◆ Your instructions:
From the data that follows, print exactly the lines starting at the one containing "https://link.springer.com/article/10.3103/S1068337207020038" and ending at the one containing "https://doi:10.1093/acprof:oso/9780198526209.001.0001"; include both of them and nothing more.

==================================================

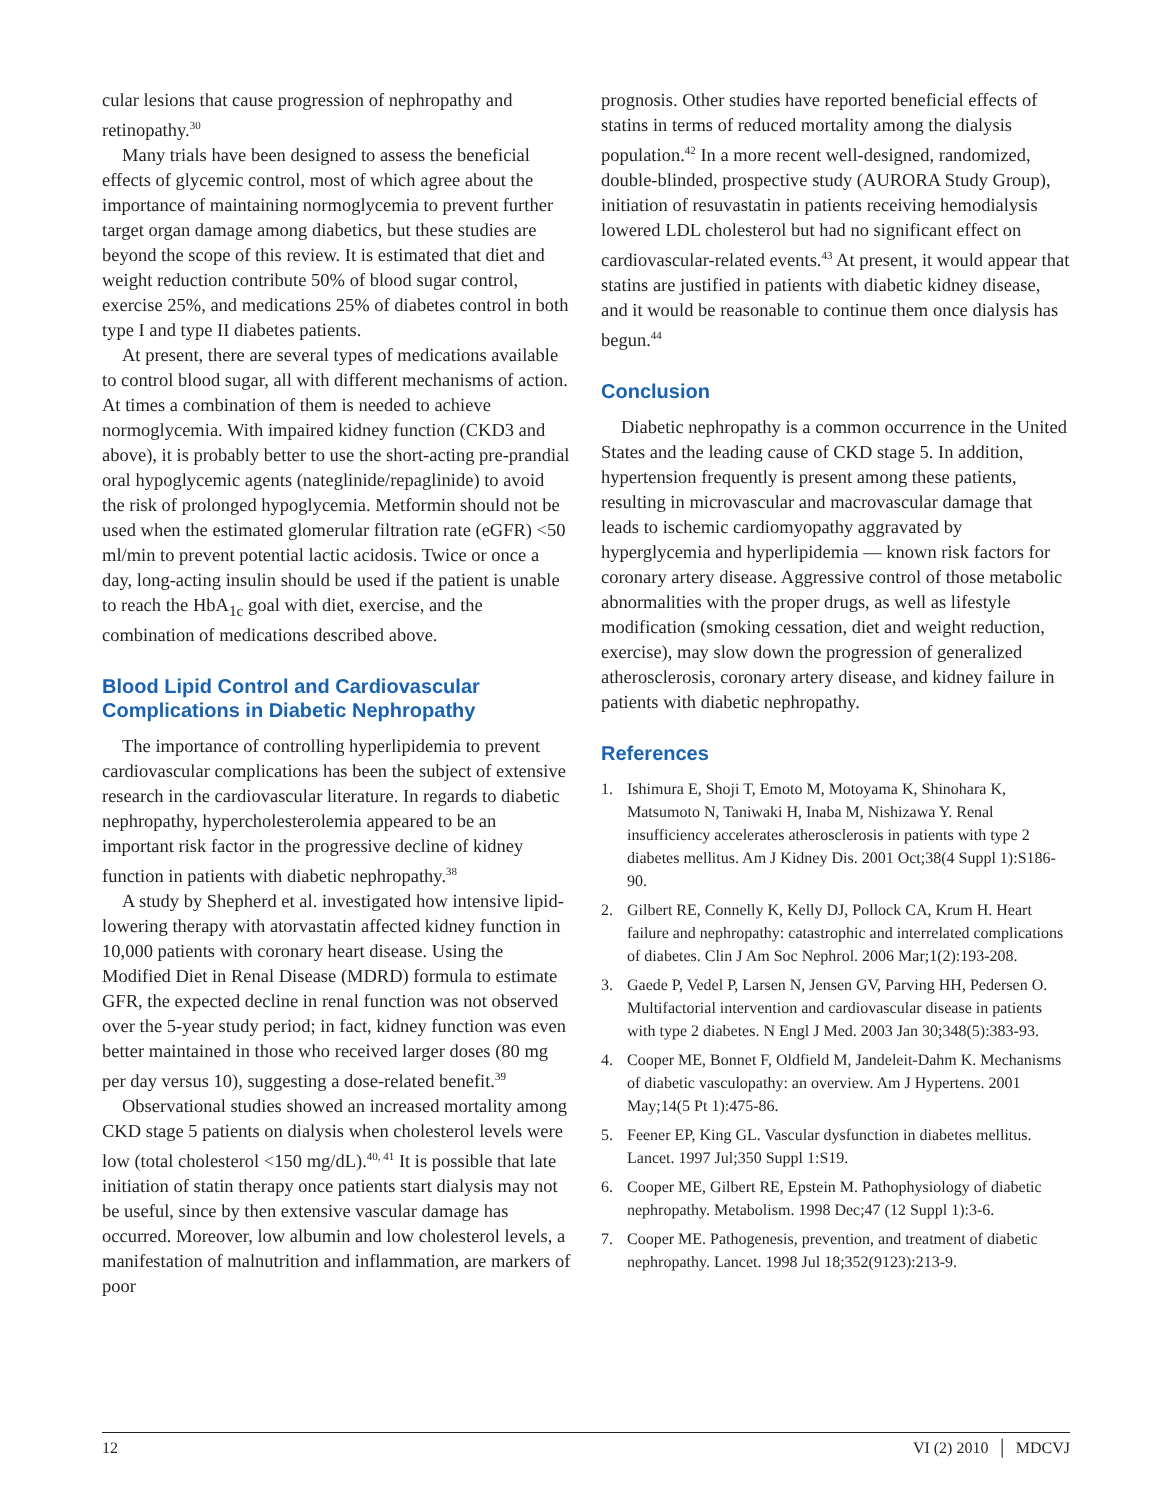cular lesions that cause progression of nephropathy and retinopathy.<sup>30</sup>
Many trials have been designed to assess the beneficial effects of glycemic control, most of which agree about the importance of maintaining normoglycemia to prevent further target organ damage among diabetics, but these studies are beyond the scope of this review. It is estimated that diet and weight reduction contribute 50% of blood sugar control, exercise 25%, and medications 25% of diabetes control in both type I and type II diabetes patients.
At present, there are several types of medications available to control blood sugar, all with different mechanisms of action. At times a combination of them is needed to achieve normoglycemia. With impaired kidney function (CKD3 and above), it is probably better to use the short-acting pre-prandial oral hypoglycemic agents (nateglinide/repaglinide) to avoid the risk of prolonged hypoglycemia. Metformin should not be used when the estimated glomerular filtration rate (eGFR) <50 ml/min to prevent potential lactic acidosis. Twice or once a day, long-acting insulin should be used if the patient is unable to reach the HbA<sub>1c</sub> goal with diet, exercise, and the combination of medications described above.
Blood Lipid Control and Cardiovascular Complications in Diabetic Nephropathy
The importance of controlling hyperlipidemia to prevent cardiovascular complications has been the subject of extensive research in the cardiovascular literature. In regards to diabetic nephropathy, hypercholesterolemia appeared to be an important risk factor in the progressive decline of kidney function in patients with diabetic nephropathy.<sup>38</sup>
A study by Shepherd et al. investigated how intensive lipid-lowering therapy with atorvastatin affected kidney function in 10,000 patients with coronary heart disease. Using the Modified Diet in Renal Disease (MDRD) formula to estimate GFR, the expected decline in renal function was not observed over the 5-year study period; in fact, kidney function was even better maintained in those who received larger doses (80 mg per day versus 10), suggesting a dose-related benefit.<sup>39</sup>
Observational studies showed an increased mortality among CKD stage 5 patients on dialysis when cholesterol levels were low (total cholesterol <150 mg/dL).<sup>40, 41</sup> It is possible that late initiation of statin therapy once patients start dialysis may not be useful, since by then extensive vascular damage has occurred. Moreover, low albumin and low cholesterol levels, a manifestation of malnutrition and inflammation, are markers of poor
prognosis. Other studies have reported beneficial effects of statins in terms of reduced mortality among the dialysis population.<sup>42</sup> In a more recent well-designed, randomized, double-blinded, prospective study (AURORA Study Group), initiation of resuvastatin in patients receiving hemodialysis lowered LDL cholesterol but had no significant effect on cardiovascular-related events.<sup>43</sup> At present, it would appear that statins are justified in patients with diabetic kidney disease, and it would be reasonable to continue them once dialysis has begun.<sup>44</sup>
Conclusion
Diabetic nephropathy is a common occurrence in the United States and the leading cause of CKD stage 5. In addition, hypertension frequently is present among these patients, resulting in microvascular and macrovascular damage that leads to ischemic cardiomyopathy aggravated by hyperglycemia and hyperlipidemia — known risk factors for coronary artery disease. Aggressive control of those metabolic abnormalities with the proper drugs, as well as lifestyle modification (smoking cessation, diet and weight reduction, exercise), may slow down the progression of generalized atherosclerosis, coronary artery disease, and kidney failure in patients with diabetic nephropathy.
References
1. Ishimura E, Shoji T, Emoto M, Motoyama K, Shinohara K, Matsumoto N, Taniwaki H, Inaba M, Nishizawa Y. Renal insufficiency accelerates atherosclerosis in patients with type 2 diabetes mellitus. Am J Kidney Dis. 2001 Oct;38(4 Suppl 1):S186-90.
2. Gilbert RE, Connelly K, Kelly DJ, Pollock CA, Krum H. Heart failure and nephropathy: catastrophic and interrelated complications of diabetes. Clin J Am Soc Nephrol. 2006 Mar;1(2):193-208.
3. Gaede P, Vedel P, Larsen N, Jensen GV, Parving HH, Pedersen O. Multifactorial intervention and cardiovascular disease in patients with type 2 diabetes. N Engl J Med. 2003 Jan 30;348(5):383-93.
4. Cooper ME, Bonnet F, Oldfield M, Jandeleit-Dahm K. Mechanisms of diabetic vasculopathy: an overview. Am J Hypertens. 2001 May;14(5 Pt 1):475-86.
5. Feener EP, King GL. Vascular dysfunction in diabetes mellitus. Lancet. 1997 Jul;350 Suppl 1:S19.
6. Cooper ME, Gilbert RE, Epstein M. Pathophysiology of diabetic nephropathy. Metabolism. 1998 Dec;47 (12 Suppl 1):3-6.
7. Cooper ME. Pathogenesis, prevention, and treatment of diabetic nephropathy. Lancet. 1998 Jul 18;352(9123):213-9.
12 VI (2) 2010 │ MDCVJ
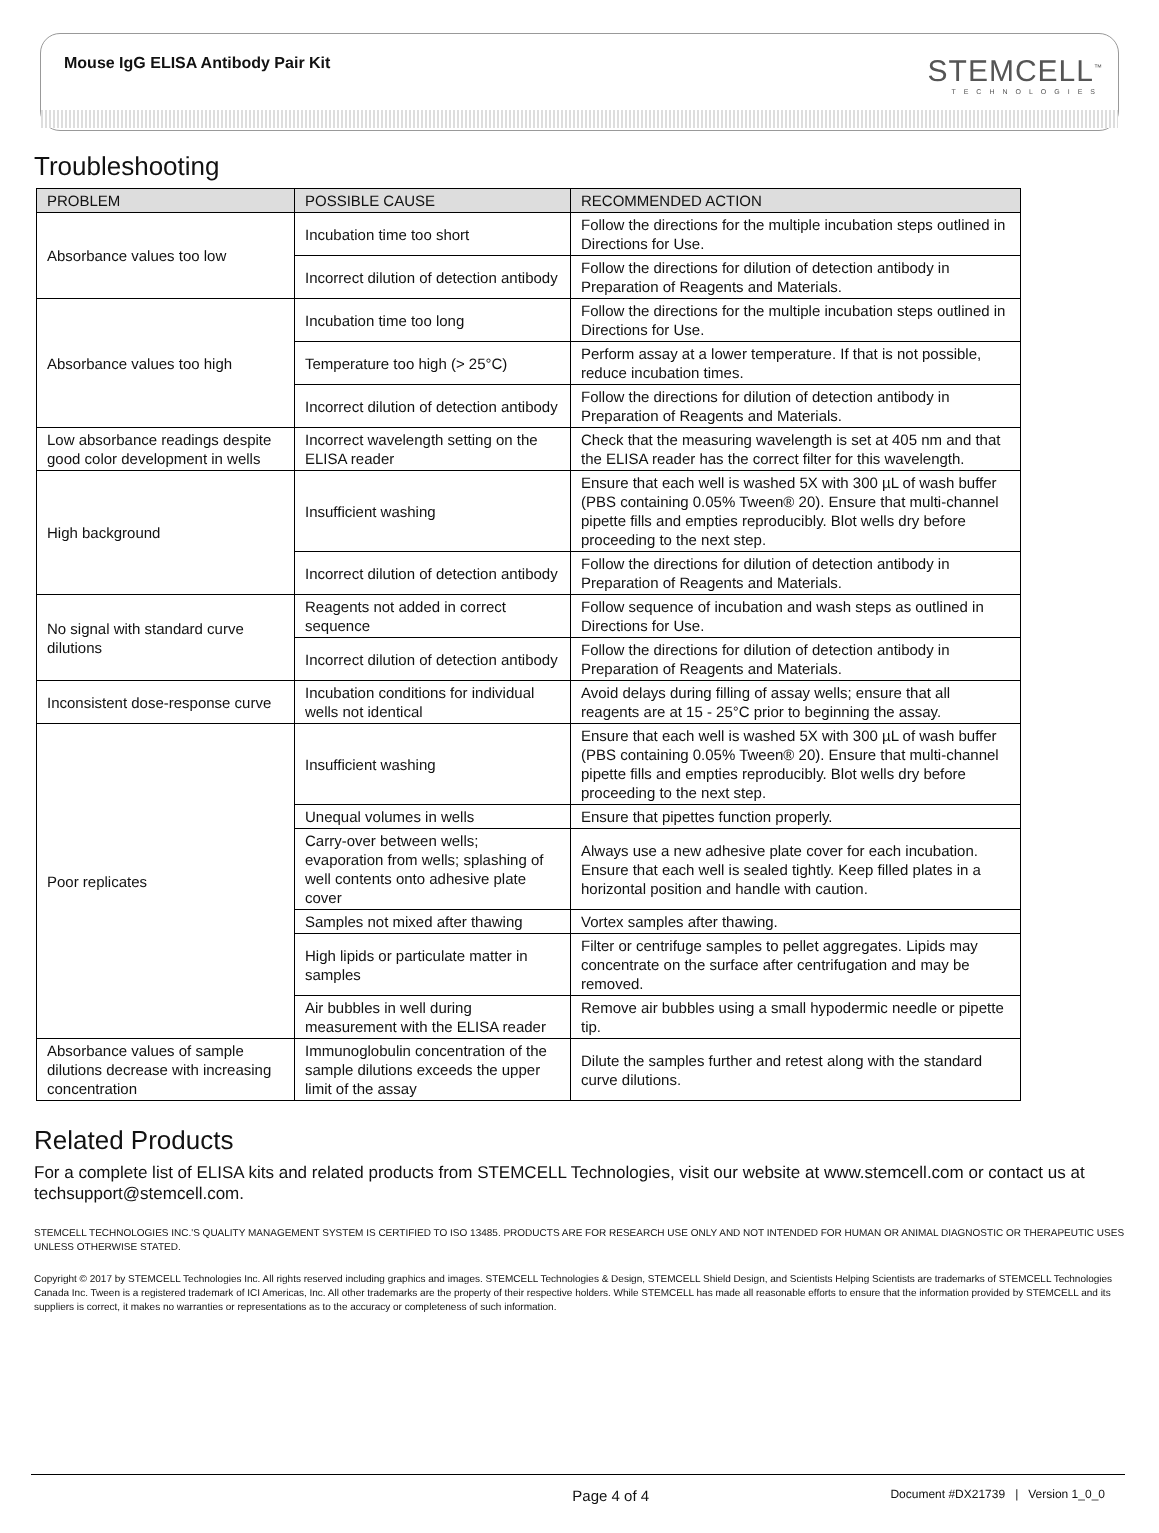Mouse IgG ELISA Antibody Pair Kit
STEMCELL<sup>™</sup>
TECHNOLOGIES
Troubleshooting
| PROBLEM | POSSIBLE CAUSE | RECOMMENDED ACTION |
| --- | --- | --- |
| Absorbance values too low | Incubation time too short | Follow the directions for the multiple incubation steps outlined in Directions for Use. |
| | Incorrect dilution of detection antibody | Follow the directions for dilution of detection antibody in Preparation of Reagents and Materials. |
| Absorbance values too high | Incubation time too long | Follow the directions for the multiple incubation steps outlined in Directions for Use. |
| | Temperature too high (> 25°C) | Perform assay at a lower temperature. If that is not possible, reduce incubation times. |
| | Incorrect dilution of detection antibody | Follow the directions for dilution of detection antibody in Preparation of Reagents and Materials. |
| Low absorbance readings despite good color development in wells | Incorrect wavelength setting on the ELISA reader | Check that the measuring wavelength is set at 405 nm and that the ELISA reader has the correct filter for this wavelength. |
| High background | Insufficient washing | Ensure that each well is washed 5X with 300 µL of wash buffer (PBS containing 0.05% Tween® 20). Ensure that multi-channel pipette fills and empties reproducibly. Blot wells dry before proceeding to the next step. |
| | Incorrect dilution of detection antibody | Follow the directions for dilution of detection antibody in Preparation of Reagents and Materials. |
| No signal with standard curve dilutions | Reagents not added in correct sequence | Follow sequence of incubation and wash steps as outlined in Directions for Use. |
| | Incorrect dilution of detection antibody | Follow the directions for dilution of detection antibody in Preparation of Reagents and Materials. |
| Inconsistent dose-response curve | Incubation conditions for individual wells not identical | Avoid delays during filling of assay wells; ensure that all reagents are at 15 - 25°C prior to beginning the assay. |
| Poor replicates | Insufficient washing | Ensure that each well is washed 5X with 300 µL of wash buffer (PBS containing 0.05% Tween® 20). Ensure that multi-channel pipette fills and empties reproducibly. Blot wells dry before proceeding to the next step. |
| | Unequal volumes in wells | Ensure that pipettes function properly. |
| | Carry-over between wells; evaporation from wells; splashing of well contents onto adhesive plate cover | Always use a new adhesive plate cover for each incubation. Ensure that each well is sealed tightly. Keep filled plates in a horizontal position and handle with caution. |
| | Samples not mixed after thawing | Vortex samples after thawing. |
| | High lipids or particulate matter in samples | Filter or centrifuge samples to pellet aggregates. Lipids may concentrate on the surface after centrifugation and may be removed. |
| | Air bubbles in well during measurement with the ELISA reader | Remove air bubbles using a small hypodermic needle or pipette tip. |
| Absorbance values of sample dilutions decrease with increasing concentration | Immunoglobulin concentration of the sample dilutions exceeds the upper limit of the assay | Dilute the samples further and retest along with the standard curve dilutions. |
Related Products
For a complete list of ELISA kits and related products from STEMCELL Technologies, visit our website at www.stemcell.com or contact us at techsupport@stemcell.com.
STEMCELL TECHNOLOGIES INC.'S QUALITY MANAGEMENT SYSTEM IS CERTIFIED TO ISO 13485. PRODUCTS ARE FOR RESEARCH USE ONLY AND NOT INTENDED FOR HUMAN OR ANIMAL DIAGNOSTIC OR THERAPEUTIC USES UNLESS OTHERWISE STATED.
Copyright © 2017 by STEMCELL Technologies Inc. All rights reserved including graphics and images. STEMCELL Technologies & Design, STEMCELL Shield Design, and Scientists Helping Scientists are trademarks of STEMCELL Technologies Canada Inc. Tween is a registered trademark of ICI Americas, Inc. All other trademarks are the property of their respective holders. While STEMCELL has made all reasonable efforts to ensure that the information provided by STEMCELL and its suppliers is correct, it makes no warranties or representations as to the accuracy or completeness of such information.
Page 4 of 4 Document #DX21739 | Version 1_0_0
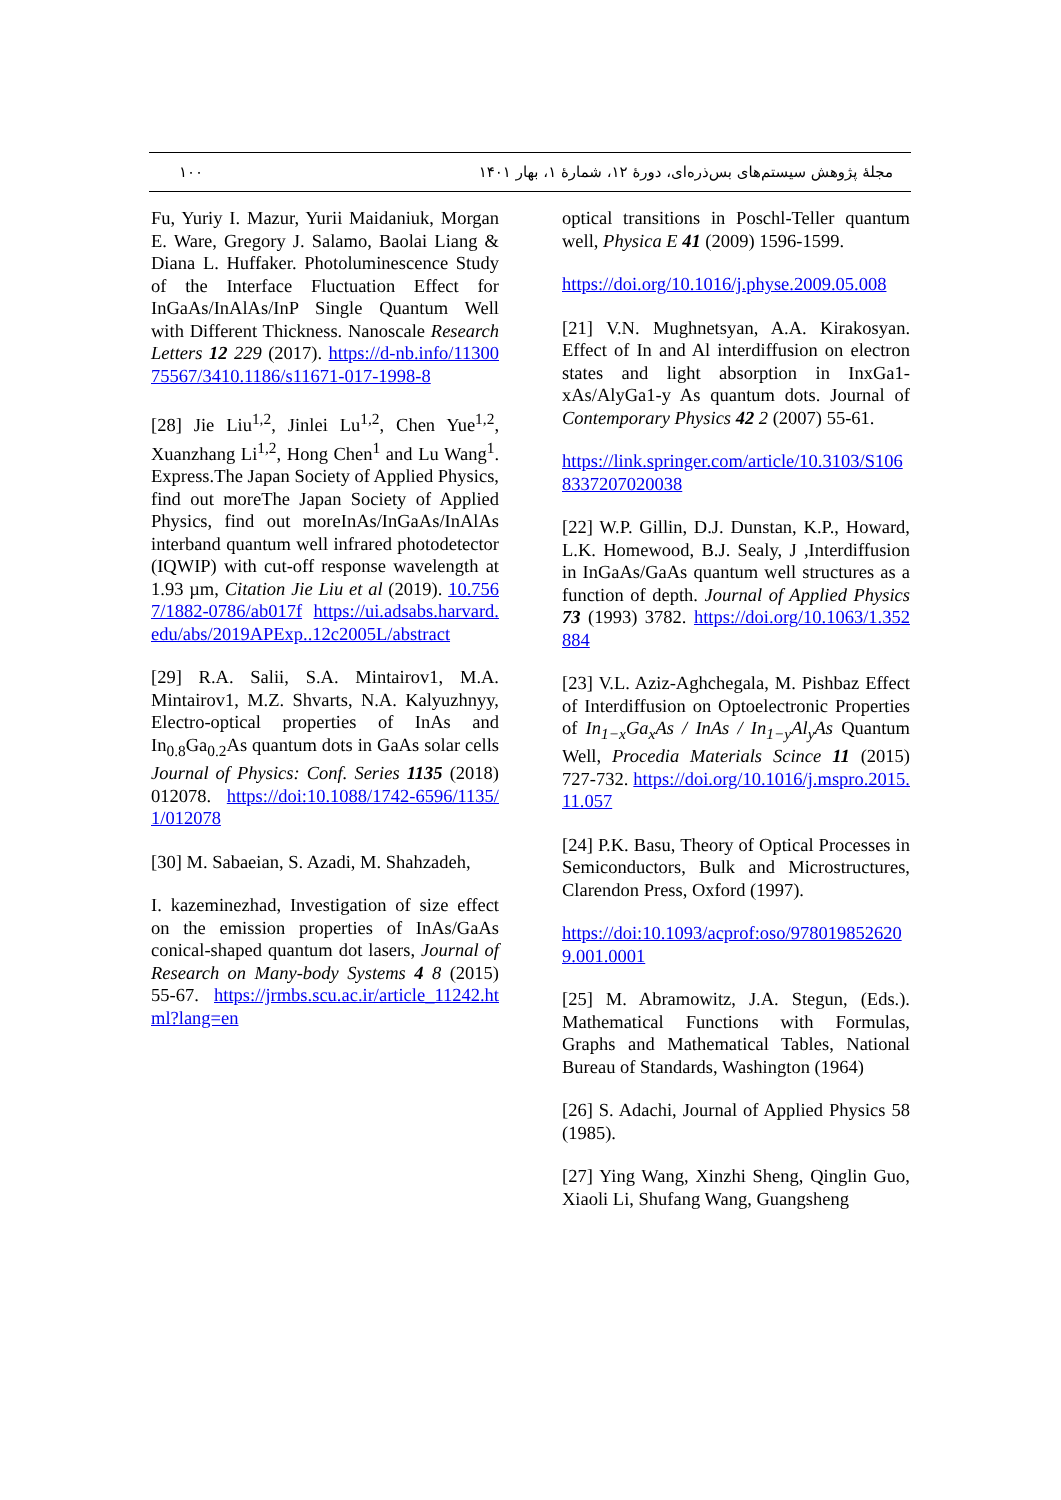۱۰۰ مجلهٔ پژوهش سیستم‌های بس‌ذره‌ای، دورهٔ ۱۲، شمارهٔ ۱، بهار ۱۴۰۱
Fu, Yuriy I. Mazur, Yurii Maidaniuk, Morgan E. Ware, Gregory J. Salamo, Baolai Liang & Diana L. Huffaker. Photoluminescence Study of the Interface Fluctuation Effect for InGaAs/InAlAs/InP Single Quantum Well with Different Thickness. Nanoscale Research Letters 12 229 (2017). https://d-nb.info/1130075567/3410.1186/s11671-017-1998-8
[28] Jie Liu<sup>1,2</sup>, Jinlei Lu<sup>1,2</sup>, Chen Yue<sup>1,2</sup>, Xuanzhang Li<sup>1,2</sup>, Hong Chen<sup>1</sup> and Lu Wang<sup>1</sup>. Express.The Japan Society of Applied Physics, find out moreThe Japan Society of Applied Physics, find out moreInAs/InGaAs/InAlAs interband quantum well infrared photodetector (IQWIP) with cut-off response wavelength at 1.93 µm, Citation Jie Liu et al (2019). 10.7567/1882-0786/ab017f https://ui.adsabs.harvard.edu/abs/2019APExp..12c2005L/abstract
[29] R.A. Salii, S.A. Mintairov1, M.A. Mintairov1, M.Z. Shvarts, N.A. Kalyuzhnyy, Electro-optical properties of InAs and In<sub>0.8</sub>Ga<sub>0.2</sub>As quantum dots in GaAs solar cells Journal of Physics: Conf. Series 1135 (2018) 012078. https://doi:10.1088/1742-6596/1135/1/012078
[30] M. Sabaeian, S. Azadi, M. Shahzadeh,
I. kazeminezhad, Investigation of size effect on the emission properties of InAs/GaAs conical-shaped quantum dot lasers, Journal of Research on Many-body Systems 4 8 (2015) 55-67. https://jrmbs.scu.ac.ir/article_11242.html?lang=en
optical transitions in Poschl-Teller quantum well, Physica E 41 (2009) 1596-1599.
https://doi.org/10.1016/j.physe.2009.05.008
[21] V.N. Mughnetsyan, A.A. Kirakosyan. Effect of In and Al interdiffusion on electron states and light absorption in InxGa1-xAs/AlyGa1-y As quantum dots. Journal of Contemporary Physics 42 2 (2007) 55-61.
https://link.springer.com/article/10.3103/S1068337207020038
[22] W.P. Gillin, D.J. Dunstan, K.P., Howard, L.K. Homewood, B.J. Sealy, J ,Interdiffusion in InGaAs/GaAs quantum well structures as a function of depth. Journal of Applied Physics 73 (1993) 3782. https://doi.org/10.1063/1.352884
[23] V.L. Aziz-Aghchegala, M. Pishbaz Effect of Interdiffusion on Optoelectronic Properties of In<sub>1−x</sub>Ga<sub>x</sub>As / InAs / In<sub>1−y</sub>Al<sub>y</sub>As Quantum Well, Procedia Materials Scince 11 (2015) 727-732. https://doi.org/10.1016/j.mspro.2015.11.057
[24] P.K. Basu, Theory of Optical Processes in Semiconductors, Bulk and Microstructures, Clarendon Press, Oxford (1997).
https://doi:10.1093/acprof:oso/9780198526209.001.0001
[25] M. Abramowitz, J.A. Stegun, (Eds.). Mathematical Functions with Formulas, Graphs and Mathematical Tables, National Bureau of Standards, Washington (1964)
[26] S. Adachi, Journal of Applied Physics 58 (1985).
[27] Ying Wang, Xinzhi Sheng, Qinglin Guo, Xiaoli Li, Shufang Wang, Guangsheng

==================================================

◆ Response box:
https://link.springer.com/article/10.3103/S1068337207020038
[22] W.P. Gillin, D.J. Dunstan, K.P., Howard, L.K. Homewood, B.J. Sealy, J ,Interdiffusion in InGaAs/GaAs quantum well structures as a function of depth. Journal of Applied Physics 73 (1993) 3782. https://doi.org/10.1063/1.352884
[23] V.L. Aziz-Aghchegala, M. Pishbaz Effect of Interdiffusion on Optoelectronic Properties of In<sub>1−x</sub>Ga<sub>x</sub>As / InAs / In<sub>1−y</sub>Al<sub>y</sub>As Quantum Well, Procedia Materials Scince 11 (2015) 727-732. https://doi.org/10.1016/j.mspro.2015.11.057
[24] P.K. Basu, Theory of Optical Processes in Semiconductors, Bulk and Microstructures, Clarendon Press, Oxford (1997).
https://doi:10.1093/acprof:oso/9780198526209.001.0001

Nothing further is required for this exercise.